The issue is that many legacy dial up devices – including alarm signalling solutions used to notify Alarm Receiving Centres (ARCs) in the event of an alarm being triggered – still rely on the Wholesale Line Rental (WLR) suite (e.g. traditional phone lines), which are supported by the PSTN. When customers are moved over to the new digital service these legacy devices will no longer work.

Therefore, future proofing the UK’s security requires a move, to all-IP solutions: devices that communicate via always-on IP or mobile connectivity – or a combination of both – to ensure end-users’ premises remain protected at all times.

Protecting lives and livelihoods

The UK’s fire and rescue services attended around 156,000 fires in the year to June 2020, while there were 356,000 reported burglaries in the year to March 2020. When you consider the risk to lives and livelihoods that incidents such as these represent, the need to futureproof alarm signalling solutions is clear.

Installers are key to the necessary transition process. Indeed, their work is fundamental, whether a one-person operation or part of a global brand, installers are responsible for ensuring end-users, both business and domestic, are supplied with reliable fire and intruder alarm signalling systems.

While end-customers may require some education around the need to transition, the necessary infrastructure is likely already in place. Indeed, many premises have access to broadband or mobile connectivity, and the rise of connected devices means the idea of an IP-connected solution is far from being an alien concept – installing these devices shouldn’t be an issue for end-customers when advised of the benefits above their existing solution.

But most of the heavy lifting will be carried out by installers, and this can mean a need for new training, equipment, suppliers, and ways of working. Given the potential burden the upcoming change represents, some installers may opt to continue supplying and fitting legacy devices – and there is still demand.

But, while 2025 marks the final switch-off, when fibre coverage around an exchange reaches 75%, Openreach will issue a stop sell notice for copper-based services, which means you are no longer able to buy traditional phone services in that exchange area. Communication providers will directly contact their customers to let them know of their upgrade to the new digital phone service, thus potentially leaving installers out of that loop. Without a move to all-IP, it’s not simply end-users that will be put at risk, installers too will need to ensure that they are ready to support customers looking to transition.

Robust and responsive

Installers needn’t face the transition to all-IP alone. Fully aware of the impact the switch-off may have, device vendors will work with installers to provide the support they need, such as providing comprehensive packages of resources and training materials. The hope is that, with assistance during the installation process and ongoing round-the-clock support, installers can be confident that their customers’ homes and businesses – as well as their own reputations – are safe and secure.

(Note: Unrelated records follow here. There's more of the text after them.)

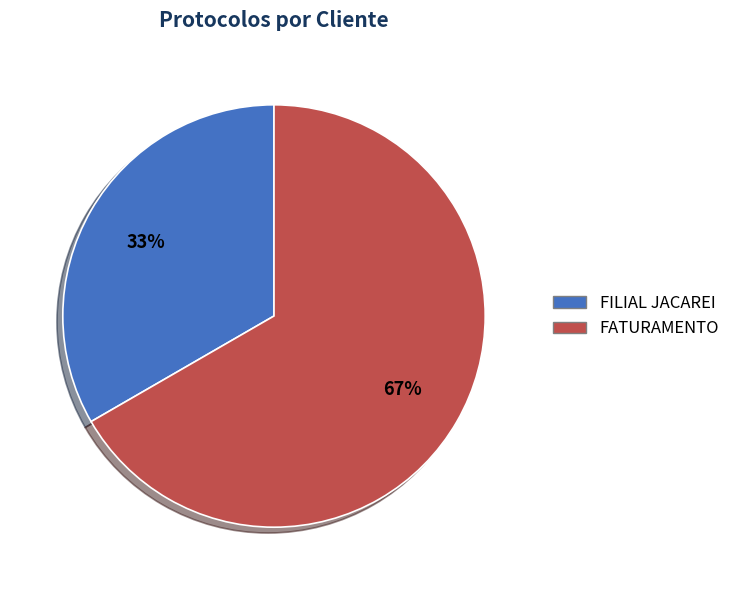

Do FILIAL JACAREI and FATURAMENTO together represent more than half of the pie?

Yes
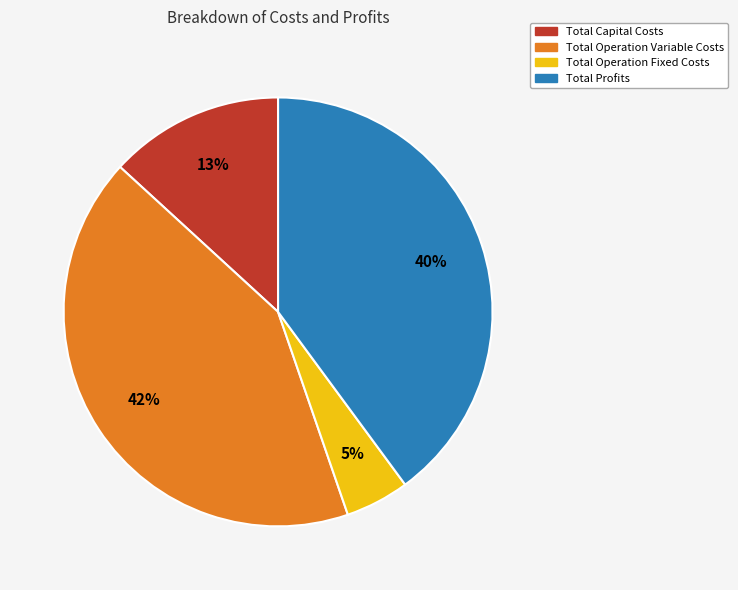

Is Total Operation Variable Costs the majority of the pie?

No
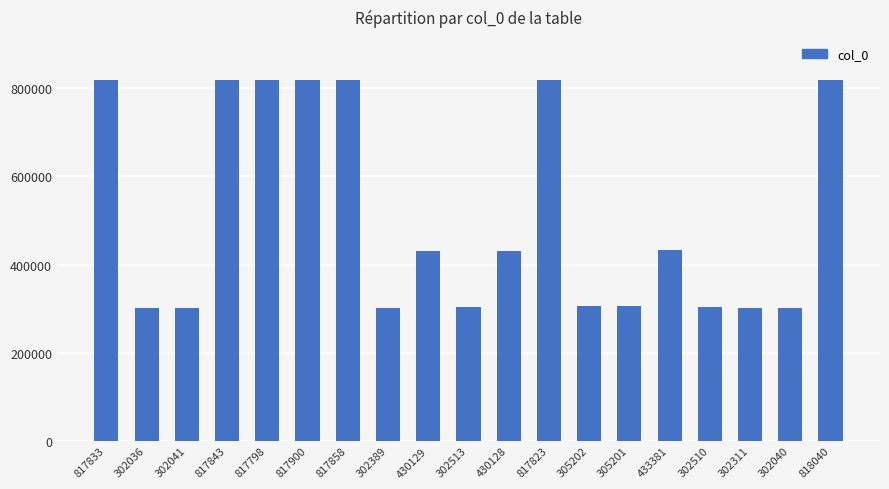

What is the ratio of the value at 302036 to the value at 302040?

1.0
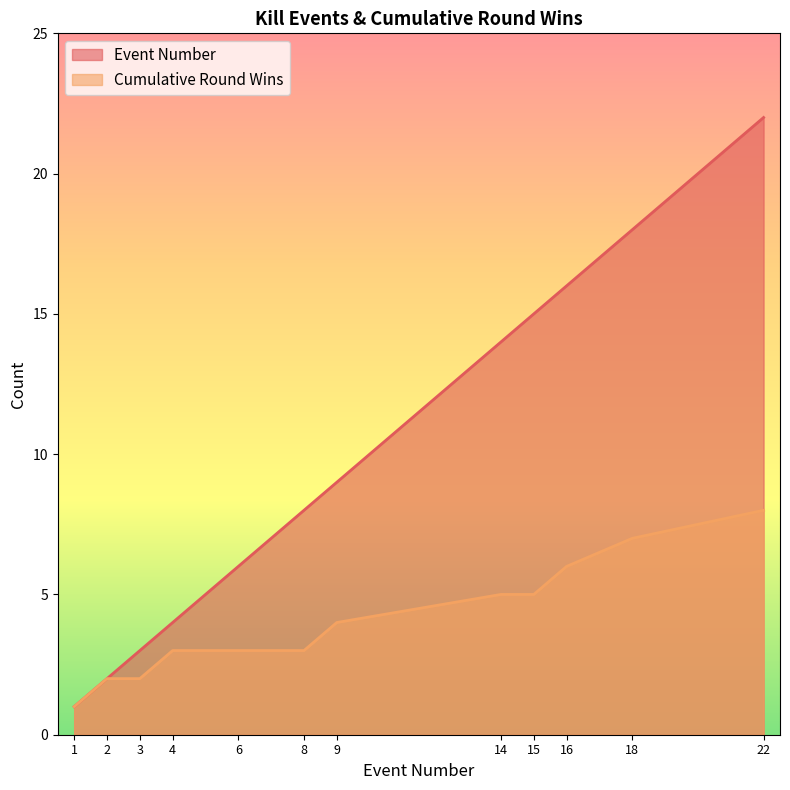

How many lines are shown in the chart?

2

While switching off the PSTN may be seen by many as the end of an era, the move to all-IP is a much-needed move in an increasingly digital world. For one thing, these new alarm signalling devices feature a combination of wired and wireless broadband and 4G connectivity, making them significantly smarter, faster and more reliable than the legacy solutions they’ll replace.

But as legacy devices cease operating from 2025 – if not before – it’s vital that alarm signalling systems are futureproofed now. It’s true that the burden for carrying this out does lie largely with installers but, with the right support, the process should be relatively straightforward and – importantly – secure.

The continuing growth of the security services industry – and the safety of the people and businesses it serves – depends on its ability to adapt to a digital, all-IP future; one in which there should be no compromise on security.